» **What to produce**:
When you answer, copy every line of the listing below exactly.

(Beginning of Data shown)

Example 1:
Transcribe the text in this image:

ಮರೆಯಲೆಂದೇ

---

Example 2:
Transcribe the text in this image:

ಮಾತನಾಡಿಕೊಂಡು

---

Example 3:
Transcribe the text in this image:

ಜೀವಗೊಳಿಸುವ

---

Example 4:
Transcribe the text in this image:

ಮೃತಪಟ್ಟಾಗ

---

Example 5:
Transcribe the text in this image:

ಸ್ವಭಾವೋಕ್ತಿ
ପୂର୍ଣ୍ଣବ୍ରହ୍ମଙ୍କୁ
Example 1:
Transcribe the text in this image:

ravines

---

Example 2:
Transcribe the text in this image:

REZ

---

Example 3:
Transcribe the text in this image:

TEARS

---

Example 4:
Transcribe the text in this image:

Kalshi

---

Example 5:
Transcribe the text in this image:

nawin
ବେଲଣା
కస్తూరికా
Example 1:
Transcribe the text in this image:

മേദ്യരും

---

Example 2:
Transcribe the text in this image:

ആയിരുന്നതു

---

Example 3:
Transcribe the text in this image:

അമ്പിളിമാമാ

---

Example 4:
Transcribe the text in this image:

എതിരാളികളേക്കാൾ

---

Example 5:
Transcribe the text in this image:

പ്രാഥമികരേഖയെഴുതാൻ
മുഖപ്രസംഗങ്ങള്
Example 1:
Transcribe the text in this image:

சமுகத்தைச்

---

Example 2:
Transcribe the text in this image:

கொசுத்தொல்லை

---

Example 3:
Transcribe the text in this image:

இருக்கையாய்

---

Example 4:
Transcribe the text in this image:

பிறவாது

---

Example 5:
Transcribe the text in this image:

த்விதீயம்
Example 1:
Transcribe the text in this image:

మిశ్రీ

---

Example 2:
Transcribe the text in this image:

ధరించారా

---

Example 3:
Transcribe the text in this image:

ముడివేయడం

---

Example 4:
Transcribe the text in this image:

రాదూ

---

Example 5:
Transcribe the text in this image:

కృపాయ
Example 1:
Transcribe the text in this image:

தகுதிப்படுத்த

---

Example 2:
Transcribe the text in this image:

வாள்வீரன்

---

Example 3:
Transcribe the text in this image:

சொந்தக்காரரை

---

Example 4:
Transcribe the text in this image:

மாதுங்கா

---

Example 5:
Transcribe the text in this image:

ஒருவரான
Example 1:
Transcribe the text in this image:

(End of Data shown)

» **Solution for this problem**:
Example 1:
Transcribe the text in this image:

ಮರೆಯಲೆಂದೇ

---

Example 2:
Transcribe the text in this image:

ಮಾತನಾಡಿಕೊಂಡು

---

Example 3:
Transcribe the text in this image:

ಜೀವಗೊಳಿಸುವ

---

Example 4:
Transcribe the text in this image:

ಮೃತಪಟ್ಟಾಗ

---

Example 5:
Transcribe the text in this image:

ಸ್ವಭಾವೋಕ್ತಿ
ପୂର୍ଣ୍ଣବ୍ରହ୍ମଙ୍କୁ
Example 1:
Transcribe the text in this image:

ravines

---

Example 2:
Transcribe the text in this image:

REZ

---

Example 3:
Transcribe the text in this image:

TEARS

---

Example 4:
Transcribe the text in this image:

Kalshi

---

Example 5:
Transcribe the text in this image:

nawin
ବେଲଣା
కస్తూరికా
Example 1:
Transcribe the text in this image:

മേദ്യരും

---

Example 2:
Transcribe the text in this image:

ആയിരുന്നതു

---

Example 3:
Transcribe the text in this image:

അമ്പിളിമാമാ

---

Example 4:
Transcribe the text in this image:

എതിരാളികളേക്കാൾ

---

Example 5:
Transcribe the text in this image:

പ്രാഥമികരേഖയെഴുതാൻ
മുഖപ്രസംഗങ്ങള്
Example 1:
Transcribe the text in this image:

சமுகத்தைச்

---

Example 2:
Transcribe the text in this image:

கொசுத்தொல்லை

---

Example 3:
Transcribe the text in this image:

இருக்கையாய்

---

Example 4:
Transcribe the text in this image:

பிறவாது

---

Example 5:
Transcribe the text in this image:

த்விதீயம்
Example 1:
Transcribe the text in this image:

మిశ్రీ

---

Example 2:
Transcribe the text in this image:

ధరించారా

---

Example 3:
Transcribe the text in this image:

ముడివేయడం

---

Example 4:
Transcribe the text in this image:

రాదూ

---

Example 5:
Transcribe the text in this image:

కృపాయ
Example 1:
Transcribe the text in this image:

தகுதிப்படுத்த

---

Example 2:
Transcribe the text in this image:

வாள்வீரன்

---

Example 3:
Transcribe the text in this image:

சொந்தக்காரரை

---

Example 4:
Transcribe the text in this image:

மாதுங்கா

---

Example 5:
Transcribe the text in this image:

ஒருவரான
Example 1:
Transcribe the text in this image:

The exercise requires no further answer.